Pendant trois jours, les participants à la conférence ont senti qu’une nouvelle phase de l’internet s’ouvrait, sans bien pouvoir la définir. Le buzz, si cher à la Silicon Valley, était lancé. Google venait juste de s’introduire en bourse, la bulle internet semblait absorbée : le moment idéal pour inventer un mot ombrelle, comme Web 2.0, pour caractériser un nouveau cycle technologique. Les utilisateurs adorent ces nouveaux services et affluent pour s’abonner par millions à des sites jusqu’alors inconnus, comme Facebook ou MySpace.

Ambiance bien différente au Web 2.0 Summit qui c’est tenu du 5 au 7 Novembre de cette année à San Francisco. D’abord, on y a très peu parlé de Web 2.0. Les grands acteurs du secteur, Google, MySpace, Facebook sont là, mais ils n’ont pas grand chose à dire, ou ils parlent d’autre chose. Google a envoyé Larry Brilliant, le patron de sa Fondation, pour évoquer les projets caritatifs de l’entreprise. On est loin de l’internet. L’ambiance est ambigüe et morose. Et cela s’explique autant par des raisons conjoncturelles que structurelles.

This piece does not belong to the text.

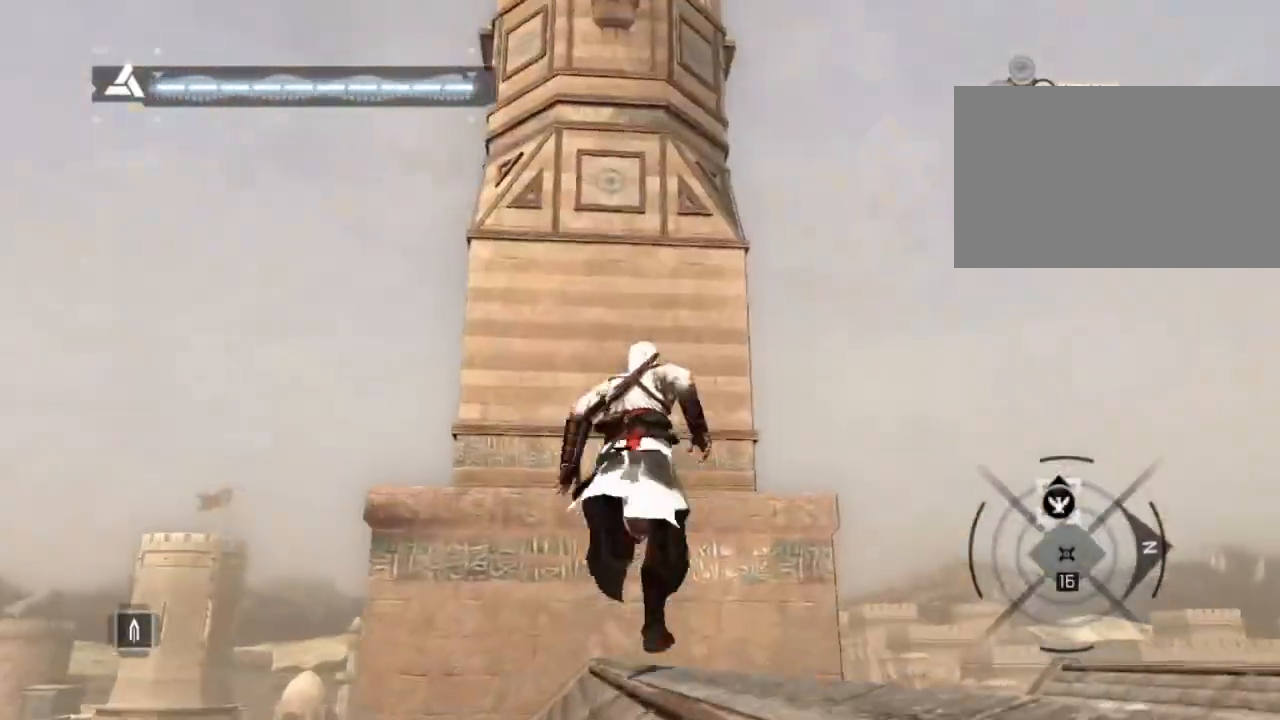
{"keys": ["shift", "space", "w"], "mouse": [], "events": []}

Du côté des raisons de conjoncture
: l’économie va très mal. Mary Meeker, économiste de Morgan Stanley spécialisée dans les nouvelles technologies, essaye d’être rassurante sur les perspectives 2009. Sans convaincre grand monde. John Doerr, l’emblématique patron du plus grand fond d’investissement de la valley, Kleiner Perkins, révèle au public les 11 conseils de temps de crise qu’il a délivré en privé quelques jours plus tôt à l’ensemble des start-ups de son portefeuille : licenciement et plan drastique d’économies sont au menu. Autre élément de conjoncture : le cycle d’innovation 2.0 s’épuise. On ne voit pas les nouveaux Facebook, MySpace et autre Google émerger. C’est le signe d’un sujet mature. Seule note d’excitation pour l’audience : l’élection, quelques jours plus tôt, de Barack Obama, et l’annonce de la nomination future d’un Chef Informatique des Etats-Unis. Le grand jeu dans les couloirs du sommet : trouver son nom. Julius Genachowski, fin connaisseur à la fois du web et de Washington, semble le plus crédible vu son rôle d’homme fort dans l’équipe de transition du nouveau Président. Bref, le Web 2.0 n’est décidément pas sur toutes les lèvres, et, au moins pour des raisons de retournement de conjoncture, ce Sommet pourrait bien être celui qui préfigure la fin d’un cycle.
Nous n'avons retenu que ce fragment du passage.